**DATA FOR THIS TASK:**
○ ○ ○ ○

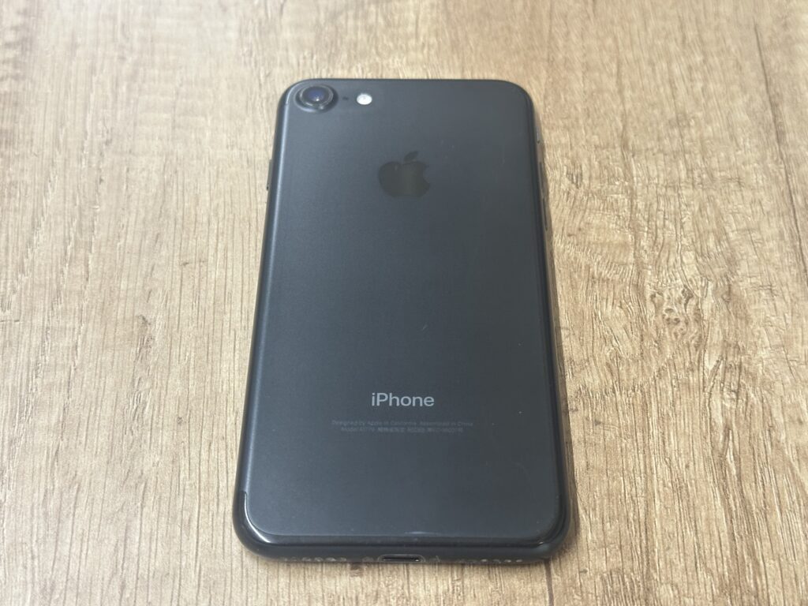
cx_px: 404
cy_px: 303
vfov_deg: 30.3
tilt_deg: -51.1
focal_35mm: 48
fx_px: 1120
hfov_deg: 39.7
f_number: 1.78
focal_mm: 6.86
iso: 250
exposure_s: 1/50
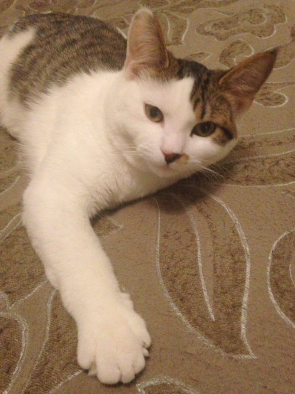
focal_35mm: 33
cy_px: 197
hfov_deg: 42.9
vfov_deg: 55.4
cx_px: 148
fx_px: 375
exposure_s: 1/15
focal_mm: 4.12
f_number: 2.4
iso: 400
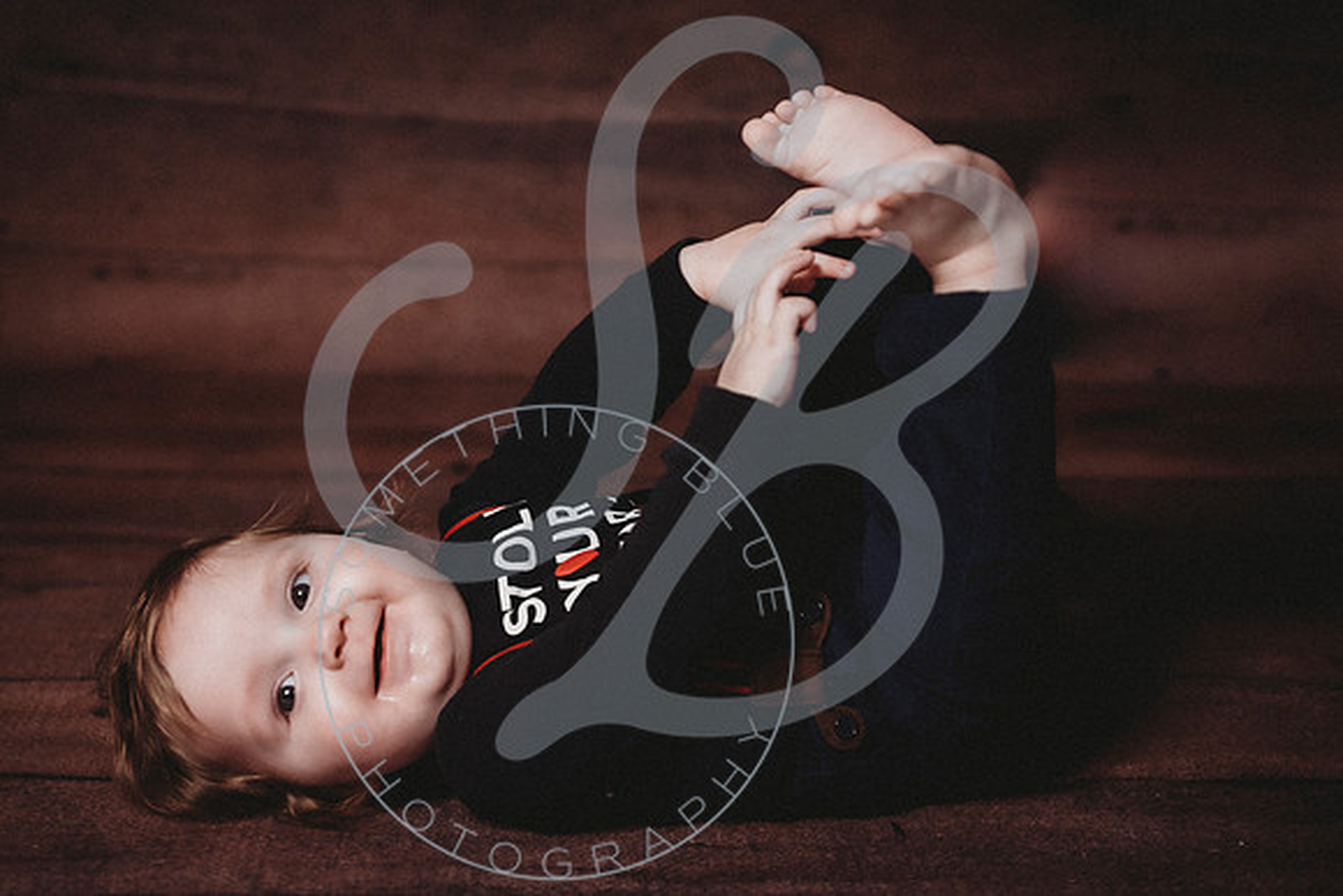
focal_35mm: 57
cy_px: 495
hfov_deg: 34.8
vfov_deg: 23.7
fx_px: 2137
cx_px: 546
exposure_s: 1/125
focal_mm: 48
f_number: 2.8
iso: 100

○ ○ ○ ○

**TASK STATEMENT:** Nothing but an exact repeat of the records, pictures excluded, belongs in the answer.

**REPLY TO THE TASK:**
cx_px: 404
cy_px: 303
vfov_deg: 30.3
tilt_deg: -51.1
focal_35mm: 48
fx_px: 1120
hfov_deg: 39.7
f_number: 1.78
focal_mm: 6.86
iso: 250
exposure_s: 1/50
focal_35mm: 33
cy_px: 197
hfov_deg: 42.9
vfov_deg: 55.4
cx_px: 148
fx_px: 375
exposure_s: 1/15
focal_mm: 4.12
f_number: 2.4
iso: 400
focal_35mm: 57
cy_px: 495
hfov_deg: 34.8
vfov_deg: 23.7
fx_px: 2137
cx_px: 546
exposure_s: 1/125
focal_mm: 48
f_number: 2.8
iso: 100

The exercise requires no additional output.